OANDA:CADJPY   Canadian Dollar / Japanese Yen
Setup
1: Price has found and broken above previous structure highs. It has now come down, and indicated by the previous candles wick rejection, is appearing to respect the area as support.
2: We can see that the golden zone on our fib tool and our ruled up key zone are almost identical. While this should be taken with a grain of salt, as both of these are rather subjective in how they are created and identified, the fact they are matching up so well is a good sign.
3: The Canadian interest rate is 4.5 while Japans is -0.10.
Interest rates play a big part in banks/hedge funds deciding where to invest their money as currencies with a higher interest rate are more attractive to foreign investment.
This causes the value of the currency with a higher interest to increase as more people buy it as the demand of the currency grows while the supply does not.
4: Brining it down to the 15/5M (as shown below) we can see that price has begun to make higher highs and higher lows.
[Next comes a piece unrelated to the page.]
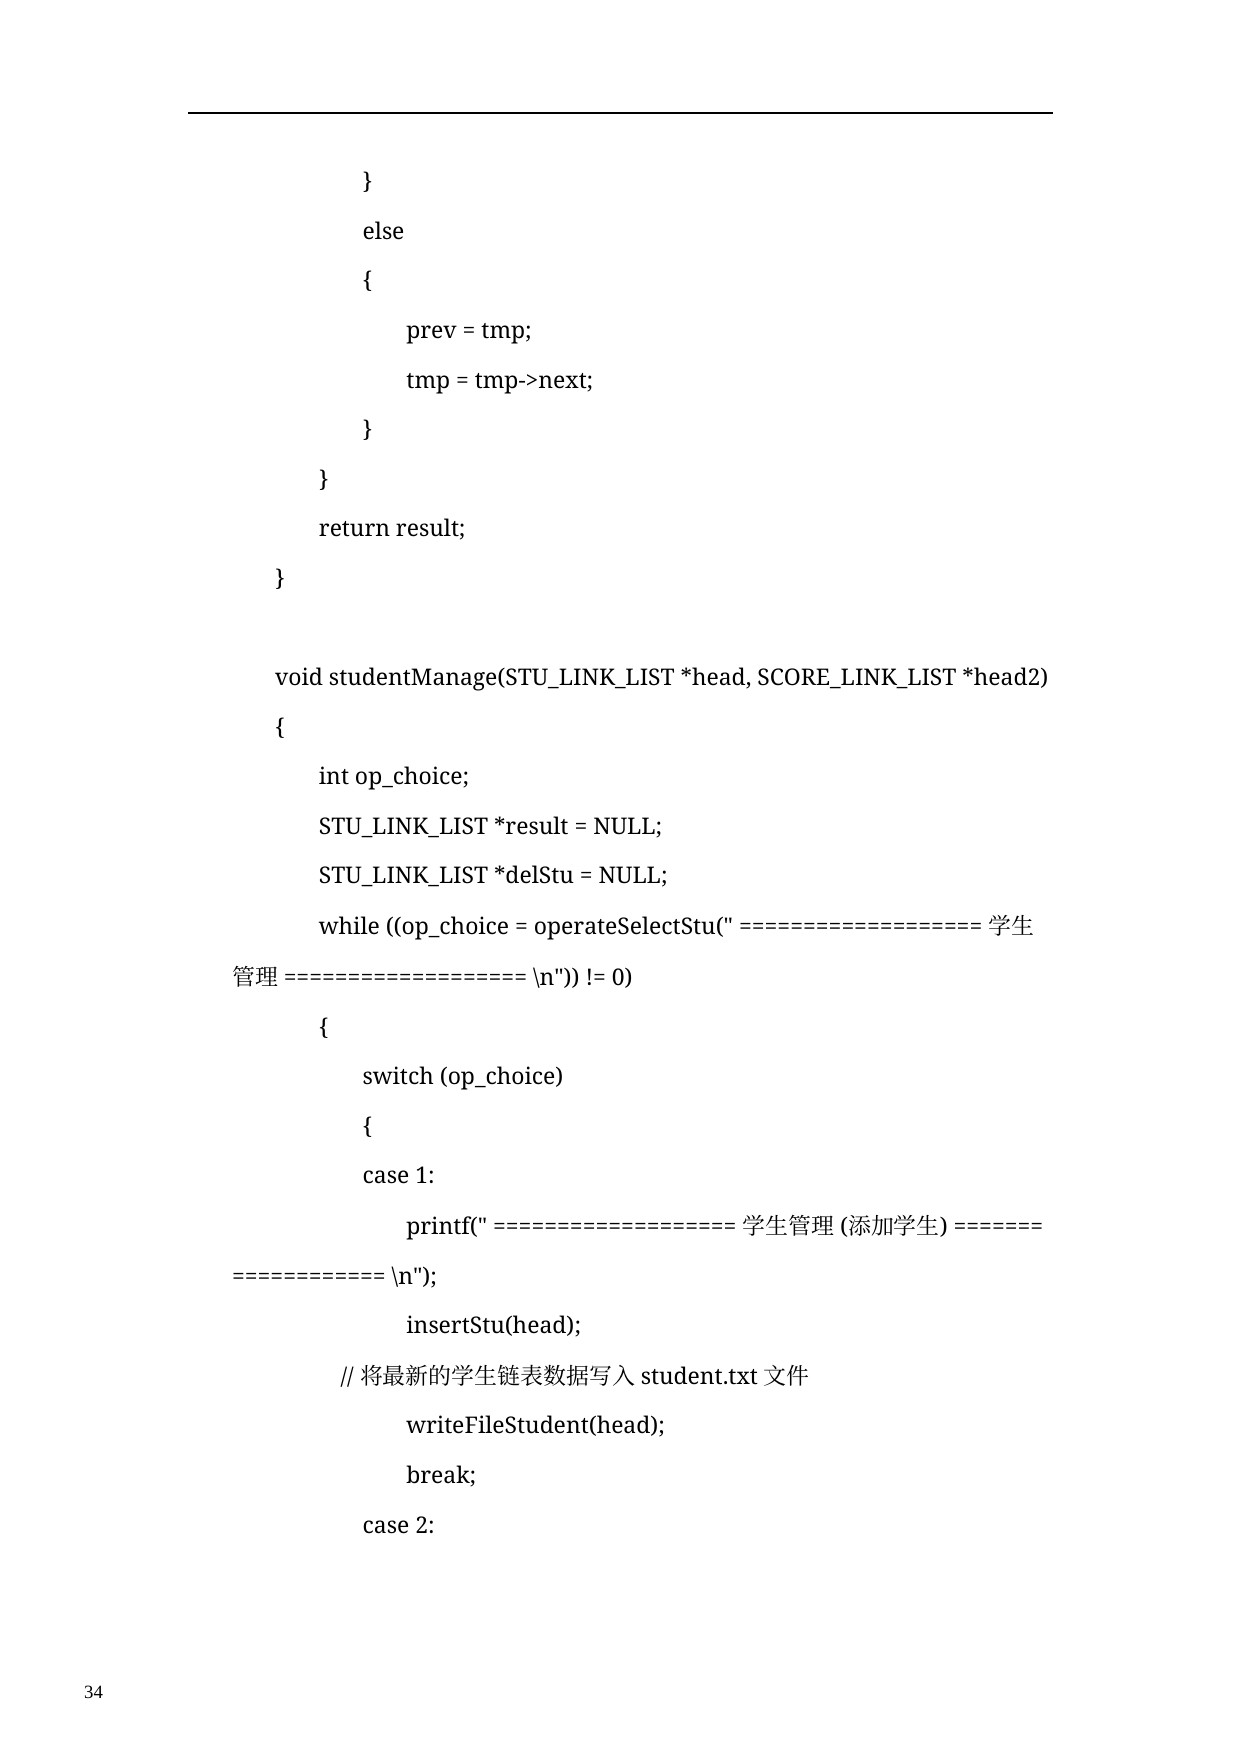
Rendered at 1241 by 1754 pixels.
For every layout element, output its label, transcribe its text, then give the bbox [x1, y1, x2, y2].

While this on the lower timeframe itself is not indictive of any major changes in price movements we should view this CHOCH (change of character) as what may the resumption of the overall uptrend.

Entry
My recommended entry for people scalping would be to buy when price closes above the previous high on the 15M. If price retraces and breaks the recent low before this I would argue against scalping this move.
People looking to swing trade this position have two options when it comes to entries IMO.
The first one, and the one I will be looking for, is to see a close above the previous high of 102.922 on at least the 1H or more preferably the 4H.
The second, which I recommend against, is to set an order above the close so that when market opens you are filled.

Take Profit
I am looking at two zones as a possible TP. For a longer-term trade to hold throughout the week 104.045 is a good price to shoot for. This is where the bulls put up their last major resistance against the bears before the drop off in price below the range that was formed from September to November.
For traders looking to scalp the possible move we may see Monday open a return to the previous high of 102.905 is a safe bet.

Stop Loss
If I do take this trade on market open I will personally be putting my SL at 101.487, right on the 78.60 fib level. If price retraces to this level we would have made lower lows on the lower timeframe therefore removing one of my conformations for the trade entry. If we do pullback to here we could possibly see the market turn around as this area itself could be considered previous resistance.
For people looking to scalp the open I would say 101.961, just below the second last low we made, is safe place. Putting your SL at the last low around 102.094, is too close when factoring in market spreads during the beginning of the trading week.


Notes
This trade being a JPY cross is not something I am currently planning to take as as a similar setup on USDJPY is occurring which has better price action and lower spreads. I would recommend anybody taking the scalp trade to leave a runner as a break above the highs could see a massive push upwards that comes with the volatility associated with JPY pairs.

DISCLAIMER
Entering this trade before the first Tokyo session of the week could see price action that is not indictive of the market sentiment and what is going to be occurring once smart money is involved.